Making photographs is my means to pose and then, as thoughtfully as possible, examine the world and our place. The landscape figures prominently in all of my pictures and, as it is considered by some, to align with the female, these are often seen together, highlighting contemporary issues.

I use a large format and medium format film camera. Providing both a cover and a presence for whatever or whomever I might encounter, its generosity extends to my content.

My early pictures explored the farm, the military, the convent, and family. I was and remain curious about how individual beings remain as such within those constructions and commit to serve concerns larger than themselves. I wondered and marveled at their courage - through choice or lack of option - to dedicate themselves to a
lifelong endeavor.

My recent work, focused on Lake Erie, ties to earlier interests.

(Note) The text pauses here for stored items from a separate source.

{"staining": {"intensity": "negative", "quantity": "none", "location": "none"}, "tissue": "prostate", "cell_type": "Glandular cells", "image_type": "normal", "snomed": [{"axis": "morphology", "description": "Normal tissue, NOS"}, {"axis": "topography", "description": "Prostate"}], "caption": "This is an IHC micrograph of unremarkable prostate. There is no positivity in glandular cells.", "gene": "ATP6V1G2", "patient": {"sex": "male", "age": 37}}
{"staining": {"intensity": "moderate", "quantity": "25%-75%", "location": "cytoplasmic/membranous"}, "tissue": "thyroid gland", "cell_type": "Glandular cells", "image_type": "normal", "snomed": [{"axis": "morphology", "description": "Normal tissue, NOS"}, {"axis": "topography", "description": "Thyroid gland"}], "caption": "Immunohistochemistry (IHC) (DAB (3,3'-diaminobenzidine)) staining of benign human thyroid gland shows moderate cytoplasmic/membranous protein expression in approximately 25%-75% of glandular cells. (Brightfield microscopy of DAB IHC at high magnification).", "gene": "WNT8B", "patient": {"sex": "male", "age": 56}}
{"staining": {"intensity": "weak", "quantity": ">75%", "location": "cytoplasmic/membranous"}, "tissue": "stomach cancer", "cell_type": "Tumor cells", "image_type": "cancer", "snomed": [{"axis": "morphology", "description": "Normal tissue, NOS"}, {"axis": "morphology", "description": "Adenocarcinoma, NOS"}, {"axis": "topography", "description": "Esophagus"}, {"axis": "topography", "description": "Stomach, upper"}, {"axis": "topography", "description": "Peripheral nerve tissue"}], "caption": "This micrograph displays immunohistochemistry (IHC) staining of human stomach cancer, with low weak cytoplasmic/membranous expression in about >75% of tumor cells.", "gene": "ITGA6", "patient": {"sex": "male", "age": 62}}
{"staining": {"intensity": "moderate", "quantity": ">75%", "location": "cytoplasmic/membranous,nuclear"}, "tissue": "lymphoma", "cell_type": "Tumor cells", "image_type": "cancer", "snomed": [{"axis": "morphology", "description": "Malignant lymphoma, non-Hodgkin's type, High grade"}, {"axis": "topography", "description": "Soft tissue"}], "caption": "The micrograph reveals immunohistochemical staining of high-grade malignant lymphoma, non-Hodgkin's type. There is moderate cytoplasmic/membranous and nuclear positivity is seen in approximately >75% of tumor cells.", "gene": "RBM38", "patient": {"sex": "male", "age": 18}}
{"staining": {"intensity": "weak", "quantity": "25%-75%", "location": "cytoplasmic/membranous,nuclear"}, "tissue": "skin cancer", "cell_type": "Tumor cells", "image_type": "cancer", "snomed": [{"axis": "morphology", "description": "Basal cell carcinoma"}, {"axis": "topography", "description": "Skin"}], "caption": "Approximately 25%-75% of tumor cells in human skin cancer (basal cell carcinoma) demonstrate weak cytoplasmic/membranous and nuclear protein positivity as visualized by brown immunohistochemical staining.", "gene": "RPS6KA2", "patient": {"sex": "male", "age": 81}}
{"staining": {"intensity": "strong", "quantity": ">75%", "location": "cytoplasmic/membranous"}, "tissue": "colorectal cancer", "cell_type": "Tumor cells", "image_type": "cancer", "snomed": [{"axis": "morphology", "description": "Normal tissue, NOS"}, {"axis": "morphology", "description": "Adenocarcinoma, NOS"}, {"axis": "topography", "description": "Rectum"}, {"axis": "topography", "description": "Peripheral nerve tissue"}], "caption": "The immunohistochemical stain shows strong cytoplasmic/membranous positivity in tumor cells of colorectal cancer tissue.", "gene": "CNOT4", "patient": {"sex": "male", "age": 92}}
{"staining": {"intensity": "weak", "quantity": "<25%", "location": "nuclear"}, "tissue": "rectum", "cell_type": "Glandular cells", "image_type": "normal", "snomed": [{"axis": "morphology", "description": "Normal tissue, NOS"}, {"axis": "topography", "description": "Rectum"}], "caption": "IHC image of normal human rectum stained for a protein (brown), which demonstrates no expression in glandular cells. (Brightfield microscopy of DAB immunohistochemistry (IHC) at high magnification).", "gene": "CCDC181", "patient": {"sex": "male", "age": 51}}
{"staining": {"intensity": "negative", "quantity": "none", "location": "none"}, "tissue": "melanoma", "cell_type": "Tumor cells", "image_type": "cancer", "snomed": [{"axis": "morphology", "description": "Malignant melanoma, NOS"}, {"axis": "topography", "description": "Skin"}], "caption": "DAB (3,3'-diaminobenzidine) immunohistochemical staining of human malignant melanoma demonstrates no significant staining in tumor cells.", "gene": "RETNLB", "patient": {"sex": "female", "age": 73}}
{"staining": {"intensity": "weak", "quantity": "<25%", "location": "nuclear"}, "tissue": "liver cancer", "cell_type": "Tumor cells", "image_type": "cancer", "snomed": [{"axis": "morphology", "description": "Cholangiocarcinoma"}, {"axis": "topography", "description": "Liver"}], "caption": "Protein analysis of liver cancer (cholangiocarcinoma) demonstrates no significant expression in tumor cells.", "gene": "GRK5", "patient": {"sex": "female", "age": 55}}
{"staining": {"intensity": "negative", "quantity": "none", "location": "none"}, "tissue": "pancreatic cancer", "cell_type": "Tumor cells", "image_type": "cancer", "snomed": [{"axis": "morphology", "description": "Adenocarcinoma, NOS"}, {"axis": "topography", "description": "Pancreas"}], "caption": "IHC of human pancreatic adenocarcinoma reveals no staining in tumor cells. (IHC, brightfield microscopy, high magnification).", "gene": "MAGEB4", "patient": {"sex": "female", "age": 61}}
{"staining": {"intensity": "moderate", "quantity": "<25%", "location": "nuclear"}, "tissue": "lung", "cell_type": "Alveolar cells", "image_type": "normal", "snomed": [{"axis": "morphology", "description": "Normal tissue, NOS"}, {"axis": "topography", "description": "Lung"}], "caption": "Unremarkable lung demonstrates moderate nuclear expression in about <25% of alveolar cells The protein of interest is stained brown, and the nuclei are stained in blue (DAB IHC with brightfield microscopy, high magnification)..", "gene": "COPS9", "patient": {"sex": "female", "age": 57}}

Two commissions, the construction of the FIGG design Skyway bridge over the Maumee River (Toledo Ohio), from the Toledo Museum of Art, the other, Lake Erie along Cuyahoga county (Cleveland), from the George Gund Foundation, helped broaden and provided depth to my cultural questions and concerns.

Those concerns traveled with me to the Midwest, over thirty years ago, from my home where Henry David Thoreau lived, and wrote : "A lake is the landscape's most beautiful and expressive feature. It is earth's eye; looking into which the beholder measures the depth of his own nature." Women and water are and have been seen as an endless resource to use, misuse, abuse. Placed together the pictures speak about fragility, vulnerability, and the seemingly endless capacity to ‘take it’.  The nuances and qualities of the lake or the land mirror what we have done, to it, each other and ask what the chances for our collective future might be.